The Property Services Regulatory Authority should be abolished or amalgamated into another agency, writes JACK FAGAN
WITH MORE than 500,000 people now living in apartments in Ireland, the Government is finally getting around to introducing safeguards for those who have bought into these developments. More than two-and-a-half years after setting up the Property Services Regulatory Authority (PSRA), a bill to give it legal status and another one dealing with multi-unit schemes are slowly making their way through the Oireachtas and with any luck should become law before the Government runs out of steam.
The first mistake the Government made was to set up the PSRA at all, given that the Law Reform Commission had made it clear that there were already a sufficient number of regulatory bodies in the public service to implement the new laws. The politicians took little notice of that recommendation at a time when exchequer funds were at an all time high and the economy was booming.
The PSRA has had a relaxing 32 months to settle into Navan’s newest – and best – office accommodation backing on to the shopping centre and, with eight staff in situ, headed up by a senior civil servant, there is still no indication when it might be empowered to start kicking ass in the property industry.
But then again with the property market on the floor and staff numbers dwindling by the week, the once urgent campaign to regulate estate agents and managing agents hardly seems a priority any more. Irrespective of the market conditions in the real world, the staff of the new Navan quango are sitting tight after escaping the attention of the McCarthy Report. But with the Government under continuing pressure to cut State expenditure immediately, surely it cannot allow the PSRA to duplicate the functions of regulatory bodies already operating back in Dublin.

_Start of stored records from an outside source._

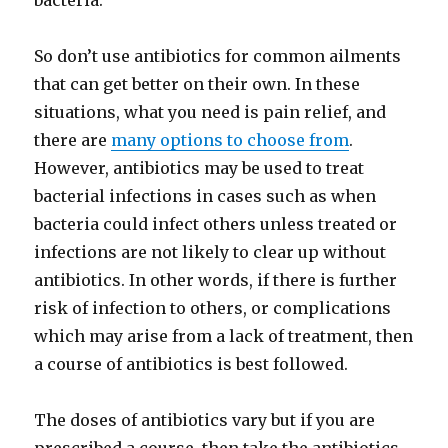
bacteria.
So don’t use antibiotics for common ailments
that can get better on their own. In these
situations, what you need is pain relief, and
there are
many options to choose from
.
However, antibiotics may be used to treat
bacterial infections in cases such as when
bacteria could infect others unless treated or
infections are not likely to clear up without
antibiotics. In other words, if there is further
risk of infection to others, or complications
which may arise from a lack of treatment, then
a course of antibiotics is best followed.
The doses of antibiotics vary but if you are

Only last week, four State agencies were amalgamated to cut expenditure. These were the National Building Agency, the Homeless Agency, the Affordable Homes Partnership and the Centre for Housing Research which employ more than 100 people. If the PSRA is left to its own devices you can rest assured that it will rapidly build up staff numbers in keeping with a grand old tradition in the public service.

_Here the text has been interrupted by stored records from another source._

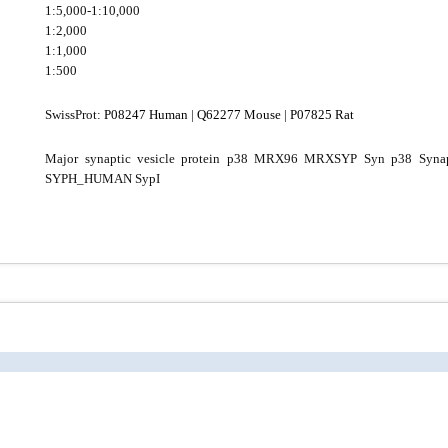
1:5,000-1:10,000
1:2,000
1:1,000
1:500
SwissProt:
P08247 Human
|
Q62277 Mouse
|
P07825 Rat
Major synaptic vesicle protein p38 MRX96 MRXSYP Syn p38 Syna
SYPH_HUMAN SypI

Irrespective of whether the PSRA is around for much longer or not, the interests of apartment owners will be greatly strengthened once the new legislation is signed into law. It will also hopefully keep a tighter rein on some of the more notable managing agents whose services and charges have become highly contentious. With money getting tighter, apartment owners have begun to keep a closer eye on the ever increasing range of charges, including those for “maintenance visits” to apartment sites. In other cases the agents opt for a percentage of the overall cost of looking after a scheme. It follows that the higher the overheads, the greater the fee, so the agent is not unduly concerned with keeping overall costs down.

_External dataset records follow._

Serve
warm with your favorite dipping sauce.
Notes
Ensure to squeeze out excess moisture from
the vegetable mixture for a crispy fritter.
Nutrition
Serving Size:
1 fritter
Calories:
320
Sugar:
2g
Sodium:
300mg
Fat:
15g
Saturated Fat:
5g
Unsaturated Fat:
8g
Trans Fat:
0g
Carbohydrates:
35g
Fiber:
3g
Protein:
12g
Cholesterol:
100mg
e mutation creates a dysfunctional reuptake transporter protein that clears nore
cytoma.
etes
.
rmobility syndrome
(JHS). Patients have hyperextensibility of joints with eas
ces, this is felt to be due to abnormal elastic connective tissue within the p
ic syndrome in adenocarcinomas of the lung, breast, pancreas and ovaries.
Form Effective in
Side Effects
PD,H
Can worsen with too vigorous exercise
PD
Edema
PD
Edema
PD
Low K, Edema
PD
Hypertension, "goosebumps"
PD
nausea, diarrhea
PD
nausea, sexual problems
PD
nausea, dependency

Agents generally expect to retain the management of a development on a long term basis once they move in but, with a new recommendation in the legislation that agreements should be renewed at least every three years, this will invariably mean that the owners will seek alternative quotations from competing agents. This could well mean a change of agent every few years.
The new legislation should do much to end some of the questionable practices by a few of the agents. For a start, agents will not be able to award contracts to service providers they have an interest in. And, says the PSRA, any property services provider found to be involved in an illegal activity, like kickbacks, can be fined up to €250,000 or have their licence suspended or revoked. Breaches of the legislation can also result in a property services provider being fined up to €50,000 by the courts and imprisoned for up to five years. With any luck that should soften the cough of any agents tempted to take kickbacks from garbage collectors, plumbers, electricians or others who provide the same service on several estates. At last we seem to be getting somewhere.